Exercise directions = Read through the listing below and return only the lines containing "subsection".

*** Opening Task data ***

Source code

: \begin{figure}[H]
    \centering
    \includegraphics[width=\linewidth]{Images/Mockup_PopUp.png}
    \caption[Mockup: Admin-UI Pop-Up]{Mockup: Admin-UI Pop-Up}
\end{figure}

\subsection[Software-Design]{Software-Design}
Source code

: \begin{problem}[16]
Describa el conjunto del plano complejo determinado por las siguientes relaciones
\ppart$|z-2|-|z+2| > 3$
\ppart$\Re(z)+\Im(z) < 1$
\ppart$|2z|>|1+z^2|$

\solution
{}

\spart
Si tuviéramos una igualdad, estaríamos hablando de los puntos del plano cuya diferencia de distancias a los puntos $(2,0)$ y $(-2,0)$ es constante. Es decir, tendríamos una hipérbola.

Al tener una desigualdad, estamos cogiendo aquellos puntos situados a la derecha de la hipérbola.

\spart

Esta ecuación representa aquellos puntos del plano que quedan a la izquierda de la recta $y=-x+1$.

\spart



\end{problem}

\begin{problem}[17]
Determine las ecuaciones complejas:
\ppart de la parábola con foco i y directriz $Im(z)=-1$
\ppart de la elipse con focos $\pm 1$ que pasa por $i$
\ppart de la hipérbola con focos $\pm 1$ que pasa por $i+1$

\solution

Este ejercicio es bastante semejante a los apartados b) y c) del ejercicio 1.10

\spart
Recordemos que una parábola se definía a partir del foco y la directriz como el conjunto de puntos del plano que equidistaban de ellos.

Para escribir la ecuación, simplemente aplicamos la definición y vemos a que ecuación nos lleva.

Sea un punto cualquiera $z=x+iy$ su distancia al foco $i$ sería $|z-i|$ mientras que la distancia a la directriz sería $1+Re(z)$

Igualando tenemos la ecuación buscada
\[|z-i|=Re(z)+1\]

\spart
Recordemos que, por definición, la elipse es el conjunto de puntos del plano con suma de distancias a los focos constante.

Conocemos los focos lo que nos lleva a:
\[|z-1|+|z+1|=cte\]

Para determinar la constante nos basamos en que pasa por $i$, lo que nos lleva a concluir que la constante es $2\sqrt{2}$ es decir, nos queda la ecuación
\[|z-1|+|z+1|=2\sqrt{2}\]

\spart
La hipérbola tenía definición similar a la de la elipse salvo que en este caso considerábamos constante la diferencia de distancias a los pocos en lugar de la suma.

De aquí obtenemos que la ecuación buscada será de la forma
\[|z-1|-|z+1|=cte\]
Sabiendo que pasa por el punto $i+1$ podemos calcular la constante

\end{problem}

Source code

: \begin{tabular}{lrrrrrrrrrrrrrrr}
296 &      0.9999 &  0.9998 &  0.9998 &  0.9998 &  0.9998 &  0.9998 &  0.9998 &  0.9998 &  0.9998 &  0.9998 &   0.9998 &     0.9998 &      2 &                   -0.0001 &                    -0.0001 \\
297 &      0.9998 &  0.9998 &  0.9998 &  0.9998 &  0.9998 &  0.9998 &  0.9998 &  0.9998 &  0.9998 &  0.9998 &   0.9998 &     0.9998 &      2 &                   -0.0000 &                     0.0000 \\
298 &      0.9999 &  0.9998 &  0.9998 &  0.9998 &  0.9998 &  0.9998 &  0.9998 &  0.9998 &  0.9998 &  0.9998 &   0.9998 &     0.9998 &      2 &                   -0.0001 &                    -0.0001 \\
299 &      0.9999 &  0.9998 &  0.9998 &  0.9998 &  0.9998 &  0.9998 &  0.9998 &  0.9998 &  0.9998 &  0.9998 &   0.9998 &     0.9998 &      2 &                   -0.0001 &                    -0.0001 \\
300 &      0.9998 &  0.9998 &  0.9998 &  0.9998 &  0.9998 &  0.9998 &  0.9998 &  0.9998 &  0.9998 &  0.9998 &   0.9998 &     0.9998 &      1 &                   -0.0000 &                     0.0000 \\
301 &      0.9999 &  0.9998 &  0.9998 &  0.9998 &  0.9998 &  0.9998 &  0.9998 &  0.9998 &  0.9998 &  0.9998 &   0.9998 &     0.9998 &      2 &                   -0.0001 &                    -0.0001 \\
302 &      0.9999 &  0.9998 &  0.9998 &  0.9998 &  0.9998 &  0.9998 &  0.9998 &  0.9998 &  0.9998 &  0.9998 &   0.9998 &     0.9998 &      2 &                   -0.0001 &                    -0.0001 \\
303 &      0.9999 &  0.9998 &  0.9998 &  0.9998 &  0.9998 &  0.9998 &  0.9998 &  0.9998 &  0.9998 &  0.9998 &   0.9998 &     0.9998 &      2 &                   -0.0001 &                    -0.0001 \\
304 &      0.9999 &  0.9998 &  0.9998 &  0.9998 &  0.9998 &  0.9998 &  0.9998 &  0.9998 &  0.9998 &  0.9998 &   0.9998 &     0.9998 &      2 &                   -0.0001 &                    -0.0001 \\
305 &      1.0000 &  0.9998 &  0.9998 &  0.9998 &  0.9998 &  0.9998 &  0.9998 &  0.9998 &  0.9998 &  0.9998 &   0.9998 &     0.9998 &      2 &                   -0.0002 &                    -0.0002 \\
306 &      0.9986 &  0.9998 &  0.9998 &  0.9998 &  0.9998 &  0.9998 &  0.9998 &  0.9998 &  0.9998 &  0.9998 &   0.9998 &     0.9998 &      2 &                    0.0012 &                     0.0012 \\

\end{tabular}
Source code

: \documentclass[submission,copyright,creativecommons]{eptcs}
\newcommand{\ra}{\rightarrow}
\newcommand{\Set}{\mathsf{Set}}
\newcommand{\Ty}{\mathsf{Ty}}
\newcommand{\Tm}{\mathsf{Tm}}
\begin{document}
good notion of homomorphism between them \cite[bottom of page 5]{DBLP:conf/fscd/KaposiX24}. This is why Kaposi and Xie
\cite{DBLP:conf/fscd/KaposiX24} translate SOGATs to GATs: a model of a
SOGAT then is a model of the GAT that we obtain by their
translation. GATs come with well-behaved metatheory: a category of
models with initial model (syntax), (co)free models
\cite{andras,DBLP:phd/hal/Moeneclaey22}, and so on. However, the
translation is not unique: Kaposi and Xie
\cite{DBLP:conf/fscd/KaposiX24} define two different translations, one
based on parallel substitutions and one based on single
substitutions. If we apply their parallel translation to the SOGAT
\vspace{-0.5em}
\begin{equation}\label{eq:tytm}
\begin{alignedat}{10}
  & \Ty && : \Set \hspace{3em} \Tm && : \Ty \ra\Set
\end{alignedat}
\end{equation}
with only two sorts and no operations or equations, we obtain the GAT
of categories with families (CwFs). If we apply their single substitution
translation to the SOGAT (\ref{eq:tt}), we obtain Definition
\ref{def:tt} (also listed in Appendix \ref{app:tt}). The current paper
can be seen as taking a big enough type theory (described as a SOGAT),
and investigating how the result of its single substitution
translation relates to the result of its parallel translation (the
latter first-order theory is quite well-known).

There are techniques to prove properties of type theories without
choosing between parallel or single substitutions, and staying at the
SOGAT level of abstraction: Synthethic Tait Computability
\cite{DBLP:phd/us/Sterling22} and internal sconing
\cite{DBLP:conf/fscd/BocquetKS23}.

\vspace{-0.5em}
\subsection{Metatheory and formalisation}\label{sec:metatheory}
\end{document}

*** Closing Task data ***

Reply =
\subsection[Software-Design]{Software-Design}
\subsection{Metatheory and formalisation}\label{sec:metatheory}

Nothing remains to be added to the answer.